Use dedicated circuits for lighting (15A); receptacles (20A); DC (20A). That's about it; the idea is you don't run more than one tool at a time, so 20A is fine. The DC can be running along with a tool, so a separate circuit is needed. Use a minimum of #10 wire. It would be good to have 220V if any of your tools can run on that voltage.


----------



## Bobmedic (Sep 24, 2010)

DocSavage, I did not install ground faults. I am aware that this is code and if I ever sell my house it will be a 10 minute job to add them at the beginning of the circuits. Aside from that everything is up to code.The electrician that wired my house (before I bought it) connected the plugs from 2 of the bedrooms to the single plug in the guest bathroom that was a GFCI. The GFCI went bad and knocked out power to the 2 bedrooms. The GFCI plug in that bathroom never gets used so it took a while to track down the problem. That is why I chose to omit them, that and I don't see a need for them for this application. I have no idea why he connected the bedrooms to that circuit except maybe to save money. I was an electrician apprentice for 2 years and wired many houses and we never did that. The electrician that I worked for wired each room separately and the lighting was also on it's own circuit. It costs a little more to do it this way but there are many benefits to this way of wiring. Bending the conduit is something that I am very familiar with. As an apprentice I bent miles of it. Stub take ups and offsets are permanently ingrained in my mind LOL. Great suggestions though. I appreciate the reminders. These are the little things that I am looking for just in case I missed something.


----------



## Bobmedic (Sep 24, 2010)

MrRon, I kept the lighting on the original circuit ran from the house. Nothing else will be on that circuit. None of the tools I have pull more than 15 amps so the # 12 wire that I ran on 20 amp circuits is more than enough to carry that load. # 10 wire is for circuits greater than 20 amps. It's true that you can run 20 amp circuits on # 10 wire but I think that might be overkill and also #10 wire is difficult to work with attaching it to receptacles. I forgot to mention in my original post that the dust collector is on it's own dedicated circuit. This is all great information thank you for your reply.


----------



## Charlie5791 (Feb 21, 2012)

ground faults not code here. Not in a detached utility building regardless of use (as long as it's not a guest house or something you'll live in). Any receptacle on the OUTSIDE of that building still needs to be GFCI protected.

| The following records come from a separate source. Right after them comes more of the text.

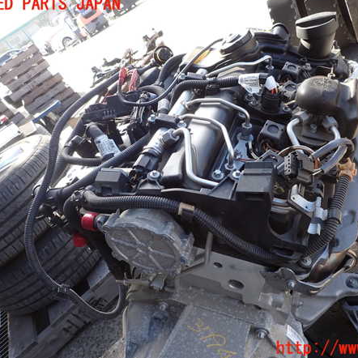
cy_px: 177
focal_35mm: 30
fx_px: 351
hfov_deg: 53.6
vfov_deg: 54.0
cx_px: 216
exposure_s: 1/200
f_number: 2.8
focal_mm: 4.5
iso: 100
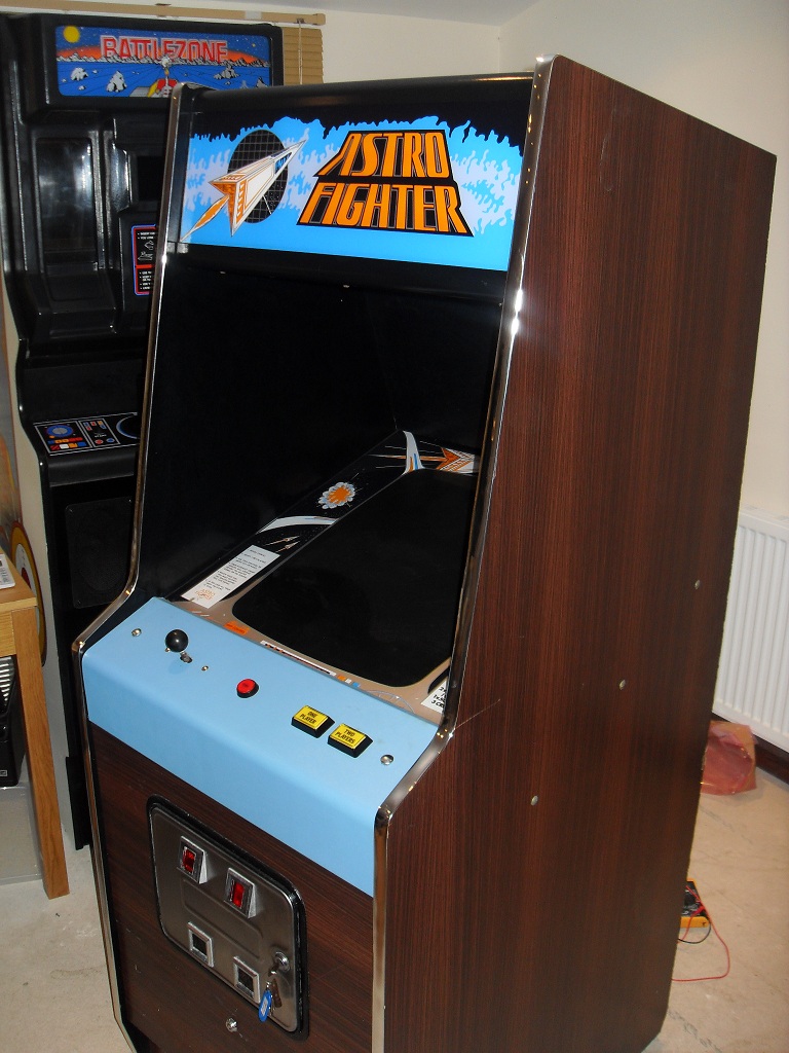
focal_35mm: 34
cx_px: 394
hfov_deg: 41.8
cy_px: 526
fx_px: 1033
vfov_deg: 54.0
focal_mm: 6.3
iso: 100
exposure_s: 1/45
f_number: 2.8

#12 wire and 20amp breakers is fine for your 110v cicuits. Just remember to use 20amp rated receptacles (not 15amp). You can probably use 15amp receptacles without burning anything down, but if it's a 20amp circuit, make it a 20amp circuit from one end to the other, right?

The hopscotch layout has served me well in the winter here. My shop isn't permanently heated. With the DC on its own circuit I have 3 others for tools. I run a propane heater to bring the temp up fast and then switch over to electric to maintain temp. The electric is quieter and I can't "turn down" the propane heater enough to just let it run. Even on low it would cook me out of there eventually.

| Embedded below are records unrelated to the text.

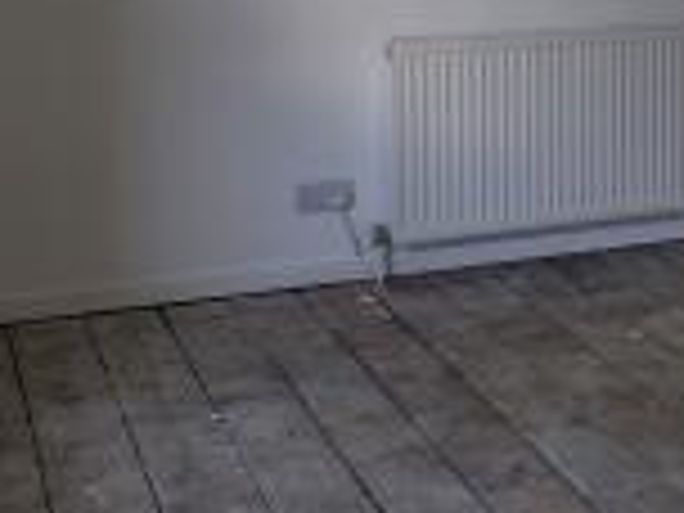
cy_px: -25
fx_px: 1601
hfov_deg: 20.5
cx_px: 1040
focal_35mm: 81
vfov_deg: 17.7
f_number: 1.95
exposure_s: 1/39.2
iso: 39
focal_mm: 2.23
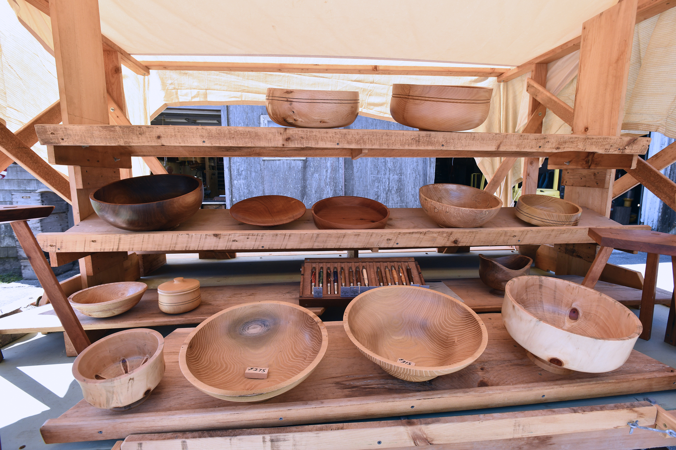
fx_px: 319
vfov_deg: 70.4
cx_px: 338
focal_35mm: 17
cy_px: 225
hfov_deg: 93.3
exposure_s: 1/250
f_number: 8
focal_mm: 17
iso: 640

SO… I can run the DC, table saw, and an electric heater pretty easily. In summer I can run a couple of fans (not air conditioned either).

Codes can vary. Check them. They really are there to keep you safe.


----------



## shawnmasterson (Jan 24, 2013)

a 220 motor draws amperage from each leg. when I put an amperage meter on each leg of my DC it draws 16 amps on each leg. it just draws it from 2 legs instead of 1.


----------



## toolie (Mar 16, 2011)

shawn masterson…....but my 3 hp motor's 16A 220v draw is not cumulative across both legs. that motor isn't pulling 32A from the service, it's pulling 16A.


----------



## HorizontalMike (Jun 3, 2010)

I am sorry Bob. I was confused, which I often am. I always get confused between advice and affirmation,.... My fault, I should have noticed and realized… My apologies. You seem to have more than an adequate background to deal with this situation on your own. Best of luck!


----------



## SydSellers (Feb 17, 2013)

Hi Bobmedic, my only concern is did you do your wiring under a permit??? In some part, if you have a fire and they find wire that isn't covered under a permit, your fire insurance is VOID…. We don't want this do we….


----------



## Bobmedic (Sep 24, 2010)

Horizontalmike, I'm not sure why you are sorry. Your advice was appreciated. I actually swapped out a few boxes for double gang boxes because of what you said. I'm sorry I didn't acknowledge you sooner. Your idea of adding more plugs was a very good one. I added double gang boxes on both ends of my workbench so I would have adequate plugs for anything I want to do. Thank you very much Mike and all of those who have contributed.


----------